§ **RECORD EXCERPTS**:

____________________

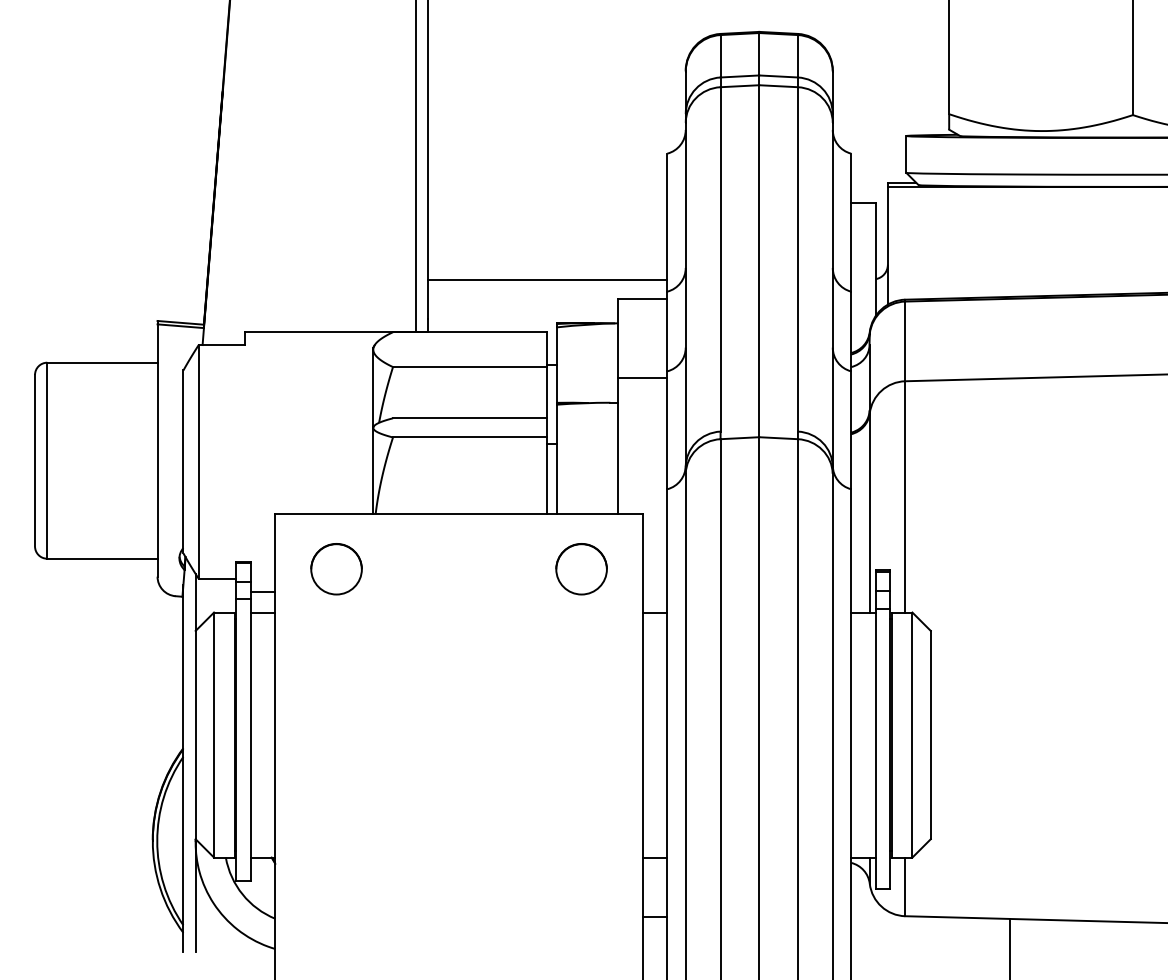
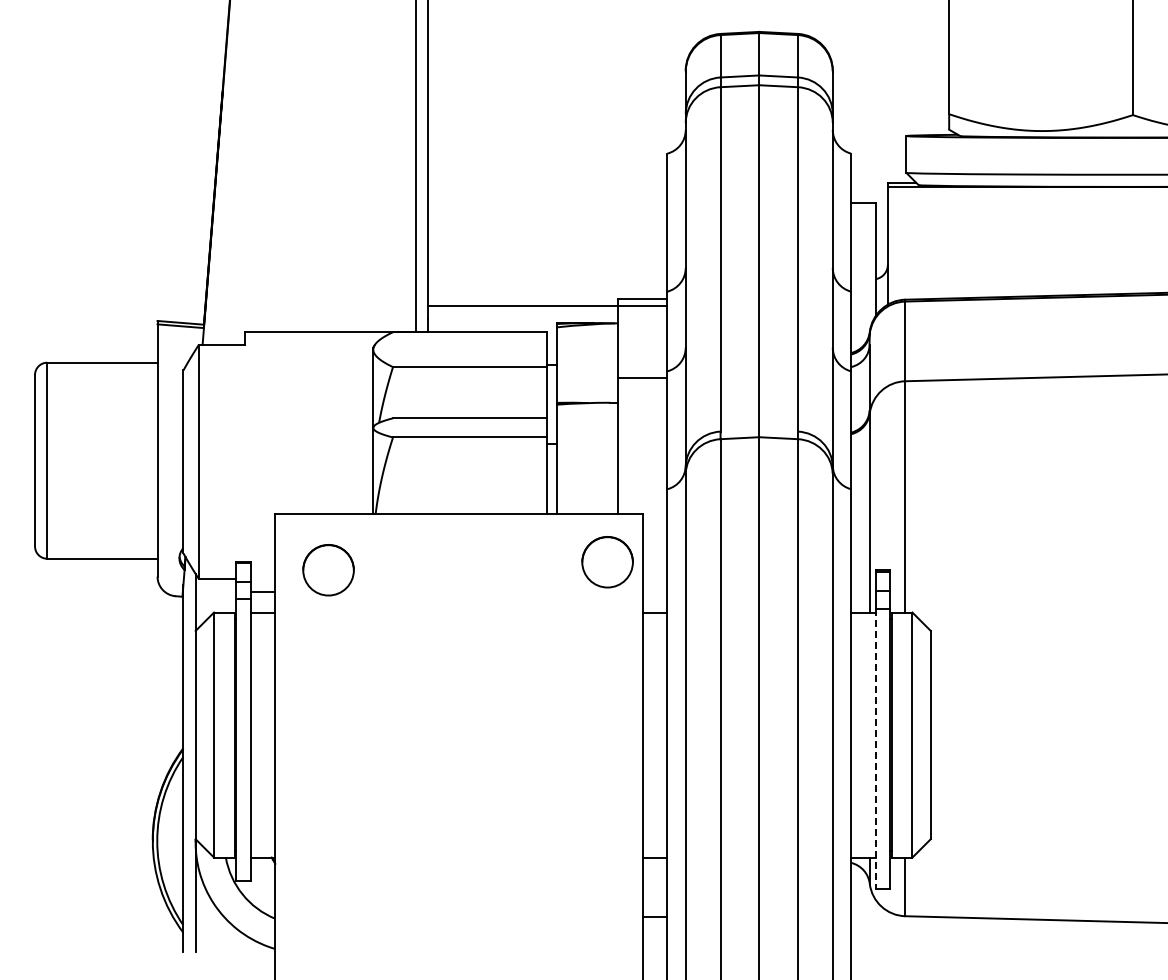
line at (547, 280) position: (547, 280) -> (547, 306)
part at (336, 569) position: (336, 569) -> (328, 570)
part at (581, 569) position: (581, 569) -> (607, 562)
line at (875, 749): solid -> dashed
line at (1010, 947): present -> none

____________________

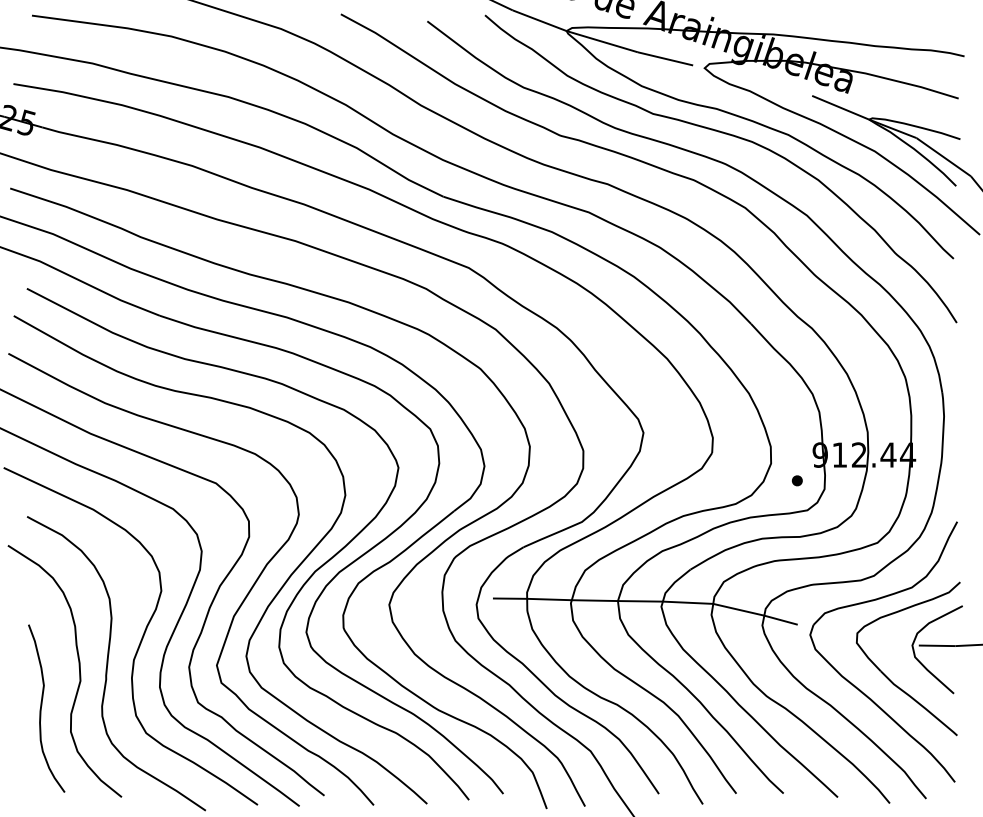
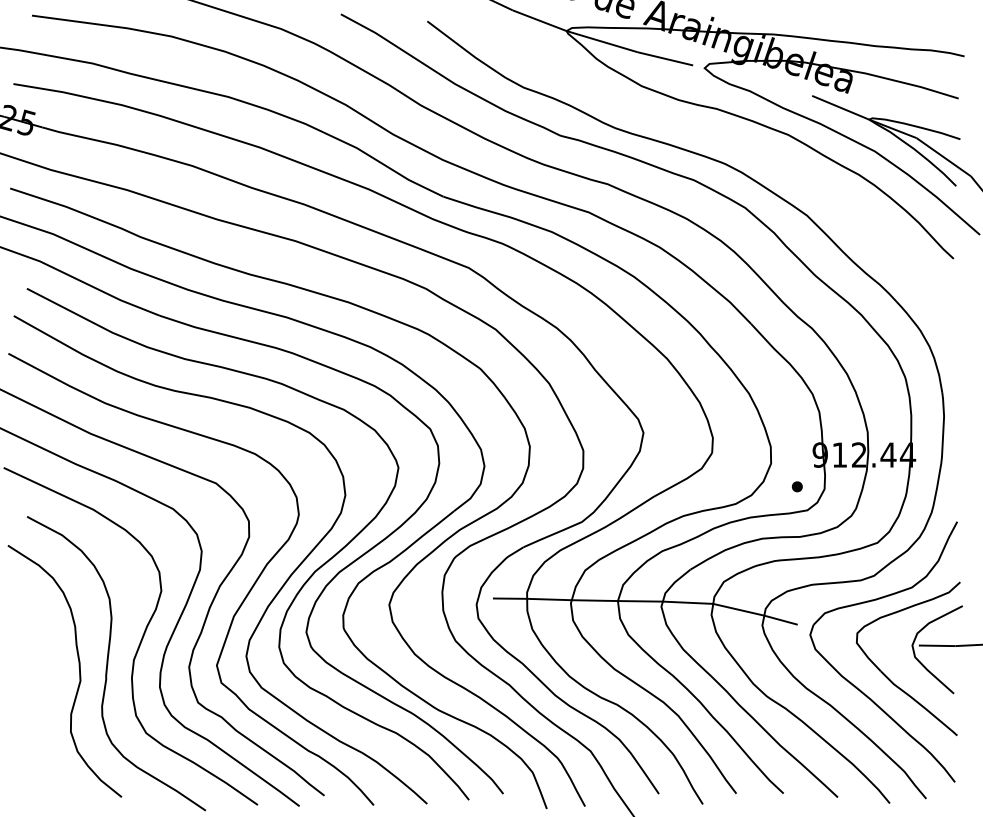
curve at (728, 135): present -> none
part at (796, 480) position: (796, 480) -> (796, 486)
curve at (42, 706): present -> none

____________________

§ **WHAT YOU ARE ASKED TO DO**: Print the lines verbatim, beginning at the line that contains "line at (547, 280)" and stopping after the line that contains "line at (1010, 947): present -> none".

§ **SOLVED PROBLEM**:
line at (547, 280) position: (547, 280) -> (547, 306)
part at (336, 569) position: (336, 569) -> (328, 570)
part at (581, 569) position: (581, 569) -> (607, 562)
line at (875, 749): solid -> dashed
line at (1010, 947): present -> none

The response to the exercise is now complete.